As is clear from the above explanation, according to the present invention, even in existing tandem rolling mills that have been used conventionally, changes in the width dimension only when the tension is changed between the final stands or when the tail end is removed are monitored. By just doing this, the tension between each stand can be easily adjusted, and the dimensional accuracy of the finished product can be maintained at a high level without incurring any additional costs. It can effectively cope with such rolling methods, and has excellent industrial applications.
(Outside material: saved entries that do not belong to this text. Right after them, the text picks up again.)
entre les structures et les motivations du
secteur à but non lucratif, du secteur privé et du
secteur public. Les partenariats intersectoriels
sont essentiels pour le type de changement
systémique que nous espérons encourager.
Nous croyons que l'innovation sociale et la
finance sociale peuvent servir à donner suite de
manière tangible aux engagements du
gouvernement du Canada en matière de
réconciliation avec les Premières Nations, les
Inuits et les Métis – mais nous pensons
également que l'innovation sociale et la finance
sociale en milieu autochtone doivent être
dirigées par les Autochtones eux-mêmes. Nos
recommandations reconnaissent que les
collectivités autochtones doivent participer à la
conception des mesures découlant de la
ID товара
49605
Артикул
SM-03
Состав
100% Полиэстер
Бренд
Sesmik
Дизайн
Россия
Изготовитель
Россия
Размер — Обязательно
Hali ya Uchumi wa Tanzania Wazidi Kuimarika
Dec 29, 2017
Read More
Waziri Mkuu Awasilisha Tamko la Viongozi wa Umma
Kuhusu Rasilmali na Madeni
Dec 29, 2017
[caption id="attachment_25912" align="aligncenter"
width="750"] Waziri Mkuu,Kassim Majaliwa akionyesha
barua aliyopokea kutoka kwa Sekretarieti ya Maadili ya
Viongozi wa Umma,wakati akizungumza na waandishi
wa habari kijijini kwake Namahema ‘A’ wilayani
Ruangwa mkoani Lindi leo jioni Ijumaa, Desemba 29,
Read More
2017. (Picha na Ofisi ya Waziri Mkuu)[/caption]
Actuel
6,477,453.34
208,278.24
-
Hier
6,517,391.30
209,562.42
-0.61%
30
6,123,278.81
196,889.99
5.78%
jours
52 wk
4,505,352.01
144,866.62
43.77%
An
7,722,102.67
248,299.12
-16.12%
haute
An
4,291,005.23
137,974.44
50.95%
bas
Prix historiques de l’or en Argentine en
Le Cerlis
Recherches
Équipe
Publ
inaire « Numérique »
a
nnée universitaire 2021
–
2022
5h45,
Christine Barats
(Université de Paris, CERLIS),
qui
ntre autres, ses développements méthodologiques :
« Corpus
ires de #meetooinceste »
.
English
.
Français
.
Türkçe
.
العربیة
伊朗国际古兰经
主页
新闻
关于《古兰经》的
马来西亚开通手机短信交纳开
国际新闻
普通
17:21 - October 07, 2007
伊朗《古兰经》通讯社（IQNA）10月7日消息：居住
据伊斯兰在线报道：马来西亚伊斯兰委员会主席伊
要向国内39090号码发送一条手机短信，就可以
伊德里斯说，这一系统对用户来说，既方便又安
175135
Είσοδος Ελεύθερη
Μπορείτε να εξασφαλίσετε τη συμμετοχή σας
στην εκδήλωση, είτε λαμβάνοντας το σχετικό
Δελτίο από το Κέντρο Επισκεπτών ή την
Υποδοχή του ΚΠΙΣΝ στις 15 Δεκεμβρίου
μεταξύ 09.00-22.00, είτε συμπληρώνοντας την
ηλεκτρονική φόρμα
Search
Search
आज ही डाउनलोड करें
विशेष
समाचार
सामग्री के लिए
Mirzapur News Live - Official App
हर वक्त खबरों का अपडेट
[Brief explanation of the drawing]

FIG. 1 is a flow diagram of an embodiment according to the present invention, FIG. 2 is an explanatory diagram illustrating this embodiment in more detail, and FIG. 3 is an explanatory diagram specifically illustrating another embodiment. . Z...Rolled strip, #1 to #8...
...Rolling stand number from upstream to downstream, #
8...Final stand, #7~#8...
Between the final stands. Patent applicant Kobe Steel, Ltd.

Claims (2)

[Claims] (1) In tandem rolling, where the target tension between stands is determined in advance and the strip is rolled continuously between multiple stands, the tension changes only between the last stand of a given rolling train or the rolling process occurs in that rolling train. The change in width dimension at a predetermined distance from the tail end of the strip is examined, and the target value is determined between each stand of the rolling train based on the data on the tension change or the data on the width change and a predetermined total influence coefficient. A method for correcting tension between stands in tandem rolling of strips, characterized in that the deviation from the tension is detected and the rotational speed of the rolling rolls or the rolling gap of the rolling rolls is corrected so as to offset the deviation tension. (2) Block rolling is carried out in which the target tension between the stands is determined in advance and continuous rolling is performed by inserting the strips into multiple stands, and each stand is commonly driven and the gear ratio is constant. In this case, examine the change in tension only between the final stands of any rolling train or the change in width at a predetermined distance from the tail or end of the strip rolled in the rolling train, and check the data on the change in tension or the change in width. The deviation from the target tension between each stand of the rolling train is calculated based on the data and the predetermined influence coefficient, and the rolling clearance of the rolling rolls is corrected to offset this deviation tension. A method for correcting tension between stands in grained tandem rolling.